IFN-β: A Contentious Player in Host-Pathogen Interaction in Tuberculosis

Abstract

Tuberculosis (TB) is a major health threat to the human population worldwide. The etiology of the disease is Mycobacterium tuberculosis (Mtb), a highly successful intracellular pathogen. It has the ability to manipulate the host immune response and to make the intracellular environment suitable for its survival. Many studies have addressed the interactions between the bacteria and the host immune cells as involving many immune mediators and other cellular players. Interferon-β (IFN-β) signaling is crucial for inducing the host innate immune response and it is an important determinant in the fate of mycobacterial infection. The role of IFN-β in protection against viral infections is well established and has been studied for decades, but its role in mycobacterial infections remains much more complicated and debatable. The involvement of IFN-β in immune evasion mechanisms adopted by Mtb has been an important area of investigation in recent years. These advances have widened our understanding of the pro-bacterial role of IFN-β in host-pathogen interactions. This pro-bacterial activity of IFN-β appears to be correlated with its anti-inflammatory characteristics, primarily by antagonizing the production and function of interleukin 1β (IL-1β) and interleukin 18 (IL-18) through increased interleukin 10 (IL-10) production and by inhibiting the nucleotide-binding domain and leucine-rich repeat protein-3 (NLRP3) inflammasome. Furthermore, it also fails to provoke a proper T helper 1 (Th1) response and reduces the expression of major histocompatibility complex II (MHC-II) and interferon-γ receptors (IFNGRs). Here we will review some studies to provide a paradigm for the induction, regulation, and role of IFN-β in mycobacterial infection.

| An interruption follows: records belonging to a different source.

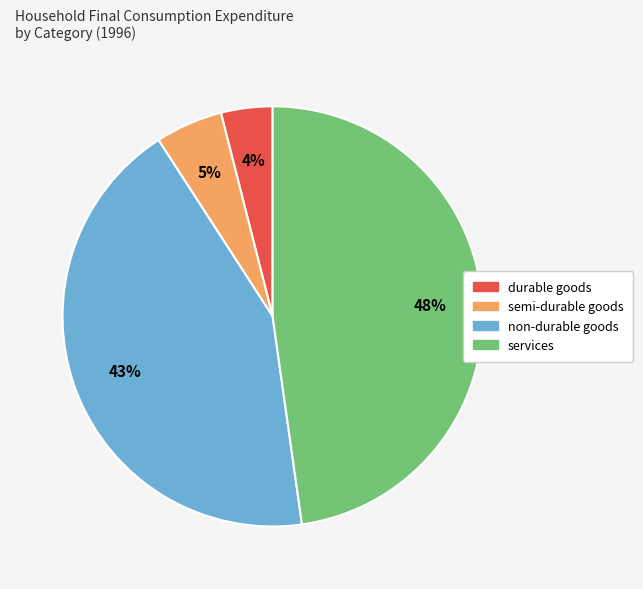

Rank the categories by value from lowest to highest.

durable goods, semi-durable goods, non-durable goods, services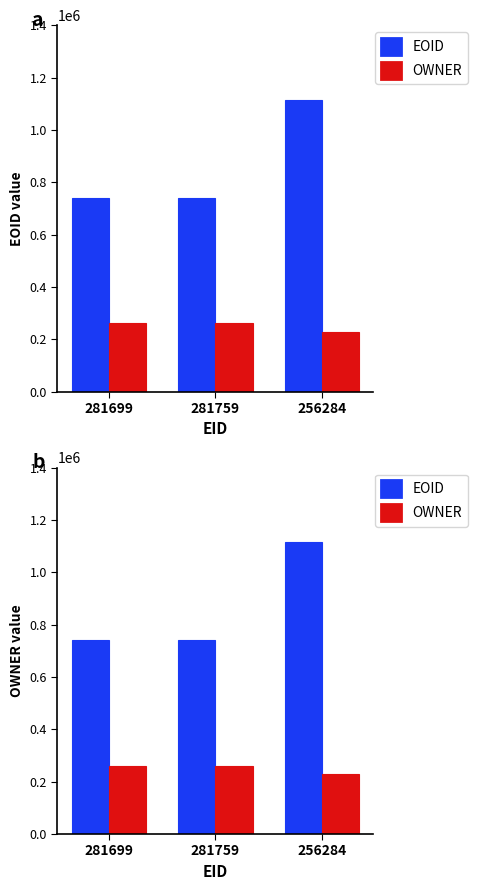

At which category is the sum across all series the highest?

256284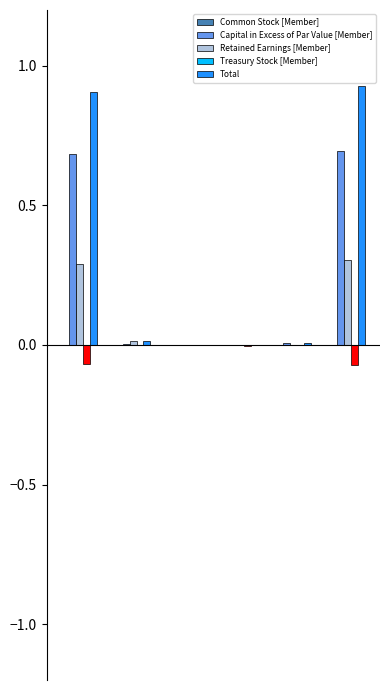

At how many categories does at least one series exceed 0?

4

Indeed, recent studies suggest that IFN-β plays a role in Mtb survival in host cells and its downregulation may be a useful therapeutic strategy to control Mtb infection.

Keywords: Mycobacterium tuberculosis (Mtb); fate of infection; interferon-β (IFN-β); interleukin-1β (IL-1β); nucleotide-binding domain and leucine-rich repeat protein-3 (NLRP3).

Figure 1

Interferon-β (IFN-β) signaling pathways and autocrine/paracrine loop. IFN-β signaling pathways may be MyD88-independent (TRIF or TLR3-4 pathways) or MyD88-dependent pathways. The pathway that is mainly triggered by TLR3 and TLR4 requires the adaptor protein TRIF, which leads to the production of type I IFNs. TRIF engages TNF receptor associated factor 3 (TRAF3) and NAP-1 (nucleosome assembly protein-1) to activate TBK1 and IKK. TBK1 and IKK lead to the induction of the transcription factor IRF3 inducing type I IFNs. On the other hand, stimulation of TLR7/8 or TLR9 leads to recruitment of MyD88 protein, IRAK4), TRAF3, and TRAF6 and results in activation of IRAK1, IKK-α, and transcription factors IRF5/IRF7, leading to the induction of type I IFNs. Once produced, IFN-β can also enhance the activation of IRF5/IRF7, leading to augmented type I IFN induction. In addition to these main pathways associated with the production of type I IFNs, there is also an autocrine/paracrine feedback loop amplifying the production of type I IFNs. This feedback loop is initiated by type I IFNs and leads to the formation of the ISGF3 complex. Binding of this ISGF3 complex to the IFN-stimulated response element (ISRE) within the ISRE-containing genes results in type I IFN induction.

Figure 2

Role of IFN-β in host–pathogen interaction in Mtb infection. Mtb gains access to the host cytosol and leads to mitochondrial stress and release of mtDNA. This mtDNA and some other unknown factors indicated by “?” trigger the cGAS–STING–TBK1–IRF3–IFN-β pathway. On the other hand, Mtb also induces NLRP3 and AIM2 inflammasomes resulting in IL-1β synthesis. These two pathways have opposite roles and outcomes in the host defense against Mtb. In addition to direct inhibition of IL-1β, IFN-β can also inhibit or diminish the production of IL-1β through inhibition of NLRP3 inflammasomes and the augmented induction of IL-10. Reciprocal inhibition of IFN-β has been reported through IL-1β-induced PGE2. A recent study demonstrated that AIM2 could also inhibit IFN-β induction by interfering with the STNG–TBK1 pathway [72]. IL-1β is recognized as beneficial for host cells with anti-mycobacterial activity while IFN-β is considered largely detrimental for host cells having pro-bacterial and replication-promoting properties.